**WHAT YOU WILL DO**
For the records below, report how many lines include the word "anchor". Only the number should appear.

*** Opening WORKING DATA ***

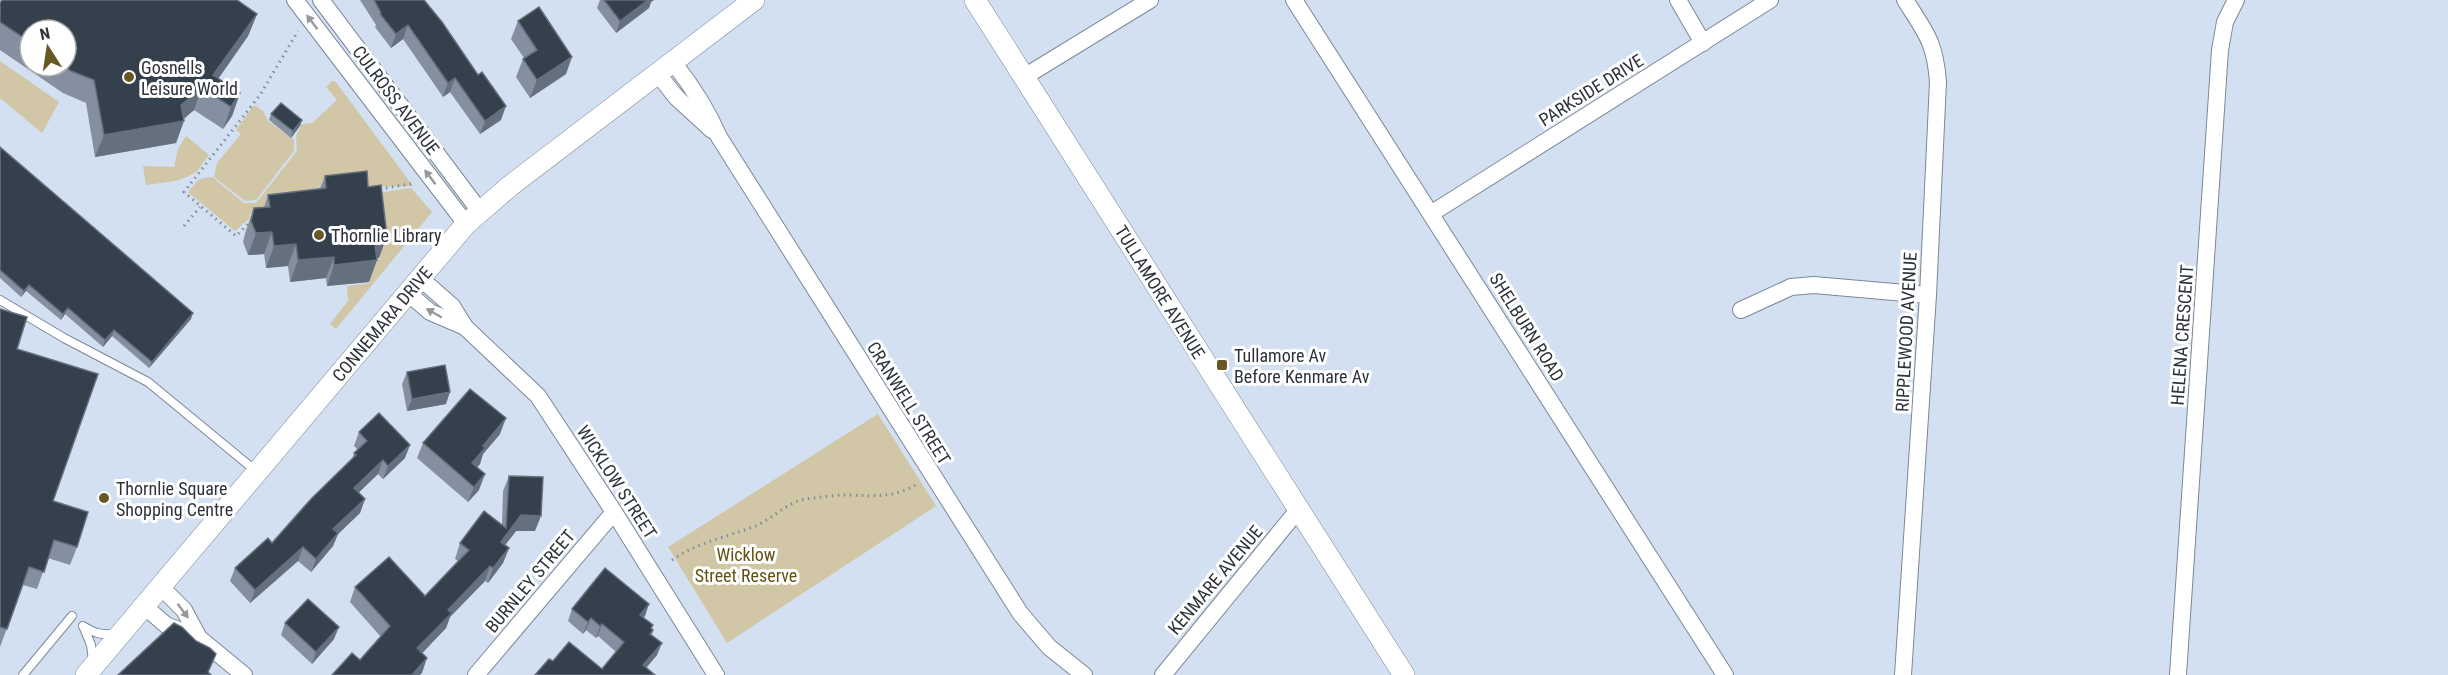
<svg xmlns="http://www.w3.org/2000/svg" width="2448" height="675" viewBox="0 0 2448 675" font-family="'Roboto Condensed',sans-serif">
  <rect width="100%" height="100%" fill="#d2e0f1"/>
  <g fill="#d1c6a5">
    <path d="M 0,61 L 59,102 L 42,133 L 0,98 Z"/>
    <path d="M 332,81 L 335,81 L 413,186 L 315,188 L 273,210 L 258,209 L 249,215 L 251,217 L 235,231 L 188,192 L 199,179 L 212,177 L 244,203 L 256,203 L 297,151 L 296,136 L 302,124 L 312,123 L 337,100 L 326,87 Z"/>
    <path d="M 253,106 L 256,106 L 263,111 L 268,121 L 294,140 L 294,151 L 256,200 L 245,201 L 214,177 L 217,163 L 241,134 L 236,130 Z"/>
    <path d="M 186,136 L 209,155 L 197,171 L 189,176 L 176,181 L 146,185 L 143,166 L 174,167 L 178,149 Z"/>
    <path d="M 411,188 L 432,212 L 336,329 L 330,324 L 348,301 L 347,286 L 370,283 L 368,261 L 380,259 L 378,229 L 317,193 L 384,192 Z"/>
    <path d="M 878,414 L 936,506 L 727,643 L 668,547 Z"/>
  </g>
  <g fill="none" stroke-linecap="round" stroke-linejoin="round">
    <g stroke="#7b8897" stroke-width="10">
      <g id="service">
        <path d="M 0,300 L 64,338 L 148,382 L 257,472"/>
        <path d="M 83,626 C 94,633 102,636 115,633"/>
        <path d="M 84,628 L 91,645 L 93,661"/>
        <path d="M 23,675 L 72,616"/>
      </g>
    </g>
    <g stroke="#7b8897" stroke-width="18">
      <g id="minor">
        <path d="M 295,0 L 466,224"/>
        <path d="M 321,0 L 479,210"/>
        <path d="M 1294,0 L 1725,675"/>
        <path d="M 1678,0 L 1703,43"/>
        <path d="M 673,62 C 692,86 707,109 719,137 L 1020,613 L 1049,647 L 1084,675"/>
        <path d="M 658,74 L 676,97 L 712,130"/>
        <path d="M 1024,77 L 1150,0"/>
        <path d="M 1432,213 L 1770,0"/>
        <path d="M 420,278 L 452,306 L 465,327 L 538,396 L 614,512 L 716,675"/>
        <path d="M 408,293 L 430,312 L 465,327"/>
        <path d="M 1741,310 L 1791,287 L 1814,285 L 1928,295"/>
        <path d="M 161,587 L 184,610 L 199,638"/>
        <path d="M 144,606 L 166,625 L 199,638 L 244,675"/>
        <path d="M 476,675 L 614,512"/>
        <path d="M 1163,675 L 1298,510"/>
        <path d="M 1903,675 L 1928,295 L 1938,82 C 1935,42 1926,33 1905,0"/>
        <path d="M 2178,675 L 2220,50 L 2225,22 L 2236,0"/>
      </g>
    </g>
    <g stroke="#7b8897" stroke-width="22">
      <g id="tertiary">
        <path d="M 975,0 L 1404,675"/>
        <path d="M 86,675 L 466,224 L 510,186 L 754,0"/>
      </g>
    </g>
    <g stroke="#848d9a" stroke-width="3" stroke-dasharray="1.5 4.5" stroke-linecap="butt">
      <path d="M 380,189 L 415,183"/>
      <path d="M 252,220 L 236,236 L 184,192 L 260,95 L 298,31"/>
      <path d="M 184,226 L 200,207"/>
      <path d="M 672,560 C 696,543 726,537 753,527 C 772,520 786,502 806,499 C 820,497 835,495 848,495 C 875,496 895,498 919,483"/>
    </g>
    <use href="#service" stroke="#fff" stroke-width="8"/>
    <use href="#minor" stroke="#fff" stroke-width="16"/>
    <use href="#tertiary" stroke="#fff" stroke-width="21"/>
  </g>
  <g fill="#84909f" fill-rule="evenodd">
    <path d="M 360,0 L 424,0 L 501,120 L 480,134 L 450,92 L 443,97 L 403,39 L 391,48 L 375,27 L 376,25 Z"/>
    <path d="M 600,0 L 654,0 L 651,2 L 649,8 L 616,33 L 597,8 Z"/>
    <path d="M 0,3 L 257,14 L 248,36 L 218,79 L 240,93 L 232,116 L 223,129 L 194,110 L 184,119 L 176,143 L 95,157 L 86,103 L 63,93 L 0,50 ZM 30,30 L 66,66 L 30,66 Z"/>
    <path d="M 518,21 L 566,74 L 530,98 L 516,77 L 523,59 L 524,58 L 511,39 Z"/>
    <path d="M 271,114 L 302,120 L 300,126 L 291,138 L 269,120 Z"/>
    <path d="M 0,147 L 191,319 L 149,368 L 112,336 L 103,347 L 65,314 L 61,320 L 26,291 L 21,297 L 0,278 Z"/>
    <path d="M 325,176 L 368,187 L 379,258 L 377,258 L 369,282 L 327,286 L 326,278 L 290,282 L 288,266 L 266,268 L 264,254 L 248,255 L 243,242 L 246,230 L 254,208 L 264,207 L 268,195 L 320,189 Z"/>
    <path d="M 0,309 L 17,349 L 53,501 L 77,547 L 70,565 L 48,558 L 37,589 L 23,585 L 0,647 Z"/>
    <path d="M 407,372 L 446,404 L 407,411 L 402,384 Z"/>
    <path d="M 359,432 L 405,458 L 383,479 L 378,474 L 358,493 L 365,499 L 360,513 L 338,534 L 333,546 L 311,572 L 298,561 L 250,603 L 230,581 L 235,568 L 272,543 L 352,460 L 354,453 L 358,450 L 354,446 Z"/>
    <path d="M 500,434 L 483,454 L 480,464 L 477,467 L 479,490 L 468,502 L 417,458 L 423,443 Z"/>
    <path d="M 509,476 L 535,531 L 516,531 L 505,545 L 509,548 L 503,563 L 488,583 L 485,581 L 450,617 L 446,628 L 422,653 L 422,673 L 360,660 L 381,637 L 350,602 L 355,587 L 425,596 L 458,561 L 455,559 L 460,543 L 502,525 L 503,491 Z"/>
    <path d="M 649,604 L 643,618 L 653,630 L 652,635 L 657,655 L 646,668 L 535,675 L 553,661 L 602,669 L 616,652 L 598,636 L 596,638 L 586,630 L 583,634 L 568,621 L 572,609 Z"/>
    <path d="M 285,623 L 334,639 L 312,664 L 281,635 Z"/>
  </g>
  <g fill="#64707e">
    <path d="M 648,0 L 654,0 L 651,2 L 649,8 L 616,33 L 620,21 Z"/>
    <path d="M 257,14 L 248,36 L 209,92 L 213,75 Z"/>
    <path d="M 408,25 L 403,39 L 391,48 L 396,34 Z"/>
    <path d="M 572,57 L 566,74 L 530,98 L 537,80 Z"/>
    <path d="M 455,78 L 450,92 L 443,97 L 448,83 Z"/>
    <path d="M 202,88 L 194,110 L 181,121 L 184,121 L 176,143 L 95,157 L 104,135 L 181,105 Z"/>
    <path d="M 240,93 L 232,116 L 223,129 L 231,107 Z"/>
    <path d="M 506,106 L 501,120 L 480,134 L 485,121 Z"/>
    <path d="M 302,120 L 300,126 L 291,138 L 293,131 Z"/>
    <path d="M 272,232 L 264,254 L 248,255 L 256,233 Z"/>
    <path d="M 387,236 L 379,258 L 366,259 L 374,237 Z"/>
    <path d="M 296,244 L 288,266 L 266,268 L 274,246 Z"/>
    <path d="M 334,257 L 326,278 L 290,282 L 298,260 Z"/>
    <path d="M 377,260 L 369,282 L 327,286 L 334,265 Z"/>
    <path d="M 29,285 L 26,291 L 21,297 L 24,291 Z"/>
    <path d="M 68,308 L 65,314 L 61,320 L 63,314 Z"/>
    <path d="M 193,313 L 191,319 L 149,368 L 152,362 Z"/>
    <path d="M 114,330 L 112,336 L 103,347 L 105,340 Z"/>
    <path d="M 450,392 L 446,404 L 407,411 L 412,399 Z"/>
    <path d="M 506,418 L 500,434 L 483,454 L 480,464 L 466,479 L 472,463 L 483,446 Z"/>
    <path d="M 410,445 L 405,458 L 383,479 L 388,466 Z"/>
    <path d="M 383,460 L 378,474 L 349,502 L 354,488 Z"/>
    <path d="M 485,474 L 479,490 L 468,502 L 474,487 Z"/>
    <path d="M 365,499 L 360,513 L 338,534 L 333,546 L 311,572 L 316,559 L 333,529 Z"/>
    <path d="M 521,515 L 541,516 L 535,531 L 516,531 L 496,557 L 501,542 Z"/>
    <path d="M 303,547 L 298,561 L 250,603 L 255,590 Z"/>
    <path d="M 509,548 L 503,563 L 488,583 L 493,568 Z"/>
    <path d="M 490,566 L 485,581 L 450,617 L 446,628 L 412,664 L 417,648 L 448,610 Z"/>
    <path d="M 649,604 L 645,616 L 636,627 L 640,615 Z"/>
    <path d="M 591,618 L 586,630 L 583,634 L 588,622 Z"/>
    <path d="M 602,624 L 598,636 L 596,638 L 600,626 Z"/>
    <path d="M 339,627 L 334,639 L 312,664 L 316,652 Z"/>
    <path d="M 662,643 L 657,655 L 640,675 L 643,665 Z"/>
    <path d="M 427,658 L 422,673 L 420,675 L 412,675 Z"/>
  </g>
  <g fill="#35404d" stroke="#64707e" stroke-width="1.5">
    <path d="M 2,0 L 237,0 L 257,14 L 213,75 L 240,93 L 231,107 L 202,88 L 181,105 L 184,121 L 104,135 L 94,80 L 71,71 L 64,66 L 66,66 L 66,30 L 30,30 L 30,42 L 0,22 L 0,3 Z"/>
    <path d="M 374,0 L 424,0 L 442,22 L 478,75 L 482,72 L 506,106 L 485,121 L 455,78 L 448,83 L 408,25 L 396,34 L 380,14 L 381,13 Z"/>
    <path d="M 604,0 L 648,0 L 620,21 Z"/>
    <path d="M 539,7 L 572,57 L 537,80 L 523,59 L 537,50 L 518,21 Z"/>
    <path d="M 281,103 L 302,120 L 293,131 L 271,114 Z"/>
    <path d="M 0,147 L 193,313 L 152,362 L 114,330 L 105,340 L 68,308 L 63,314 L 29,285 L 24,291 L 0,270 Z"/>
    <path d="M 367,171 L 368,187 L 381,185 L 387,236 L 374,237 L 377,260 L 334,265 L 334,257 L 298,260 L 296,244 L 274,246 L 272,232 L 256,233 L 251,221 L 254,208 L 270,207 L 268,195 L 326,188 L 325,176 Z"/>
    <path d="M 0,309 L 27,317 L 17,349 L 98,374 L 53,501 L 88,512 L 77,547 L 54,540 L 44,572 L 29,567 L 7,629 L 0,627 Z"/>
    <path d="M 445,365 L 450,392 L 412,399 L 407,372 Z"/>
    <path d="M 470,389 L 506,418 L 483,446 L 485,448 L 472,463 L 485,474 L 474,487 L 423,443 Z"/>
    <path d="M 379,413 L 410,445 L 388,466 L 383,460 L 354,488 L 365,499 L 333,529 L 338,533 L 316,559 L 303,547 L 255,590 L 235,568 L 268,538 L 272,543 L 311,499 L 356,455 L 354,453 L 367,441 L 359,432 Z"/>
    <path d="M 509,476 L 543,477 L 541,516 L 521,515 L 501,542 L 509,548 L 493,568 L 490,566 L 448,610 L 452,613 L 417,648 L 427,658 L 412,675 L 332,675 L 352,653 L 360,660 L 390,626 L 355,587 L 389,557 L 425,596 L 469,550 L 460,543 L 484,511 L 506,528 Z"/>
    <path d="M 605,568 L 649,604 L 640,615 L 653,625 L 651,628 L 653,630 L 650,634 L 662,643 L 643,665 L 655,675 L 535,675 L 549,659 L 553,661 L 569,642 L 602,669 L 624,642 L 602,624 L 600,626 L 591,618 L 588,622 L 572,609 Z"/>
    <path d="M 308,599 L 339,627 L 316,652 L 285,623 Z"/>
    <path d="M 174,623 L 182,627 L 196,641 L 210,648 L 216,654 L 208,672 L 211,675 L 118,675 Z"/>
  </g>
  <defs><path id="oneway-solid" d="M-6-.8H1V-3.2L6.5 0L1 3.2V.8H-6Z" transform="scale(1.5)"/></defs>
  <g fill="#96999c">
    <use href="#oneway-solid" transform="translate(312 22) rotate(-127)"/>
    <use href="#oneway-solid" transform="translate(430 177) rotate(-127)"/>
    <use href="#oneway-solid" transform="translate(434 313) rotate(-150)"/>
    <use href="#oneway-solid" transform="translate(183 611) rotate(53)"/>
  </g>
  <g fill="#685826" stroke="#fff" stroke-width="2">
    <circle cx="129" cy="77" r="6"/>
    <circle cx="319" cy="235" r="6"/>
    <rect x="1216" y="359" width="12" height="12" rx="3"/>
    <circle cx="104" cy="498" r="6"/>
  </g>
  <g text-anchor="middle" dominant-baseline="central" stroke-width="6" stroke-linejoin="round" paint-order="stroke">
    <g font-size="18" fill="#2e333a" stroke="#fff" text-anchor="start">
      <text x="141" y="67">Gosnells<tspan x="141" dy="21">Leisure World</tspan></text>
      <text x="331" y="235">Thornlie Library</text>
      <text x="1234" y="355">Tullamore Av<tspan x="1234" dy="21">Before Kenmare Av</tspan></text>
      <text x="116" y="488">Thornlie Square<tspan x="116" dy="21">Shopping Centre</tspan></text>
    </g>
    <g font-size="18" fill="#2e333a" stroke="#fff">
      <text transform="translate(1591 90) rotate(-32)">PARKSIDE DRIVE</text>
      <text transform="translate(396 100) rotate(53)">CULROSS AVENUE</text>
      <text transform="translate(1160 292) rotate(58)">TULLAMORE AVENUE</text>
      <text transform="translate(382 324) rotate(-50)">CONNEMARA DRIVE</text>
      <text transform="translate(1527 327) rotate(58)">SHELBURN ROAD</text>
      <text transform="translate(1906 332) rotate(-87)">RIPPLEWOOD AVENUE</text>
      <text transform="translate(2182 335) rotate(-86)">HELENA CRESCENT</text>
      <text transform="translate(909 403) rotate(58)">CRANWELL STREET</text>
      <text transform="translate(617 482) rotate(57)">WICKLOW STREET</text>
      <text transform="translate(1215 580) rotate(-50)">KENMARE AVENUE</text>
      <text transform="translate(530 581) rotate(-50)">BURNLEY STREET</text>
    </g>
    <g font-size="18" fill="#635113" stroke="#fff">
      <text x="746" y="554">Wicklow<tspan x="746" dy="21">Street Reserve</tspan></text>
    </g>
  </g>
  <g transform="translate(48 48) rotate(348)"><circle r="28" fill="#ffffff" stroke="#abadb0" stroke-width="1.5"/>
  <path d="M0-4.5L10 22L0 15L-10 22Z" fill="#685826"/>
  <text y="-9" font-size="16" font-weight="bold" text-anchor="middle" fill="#2e333a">N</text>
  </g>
</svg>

*** Closing WORKING DATA ***

**SOLUTION TO THE PROBLEM**
3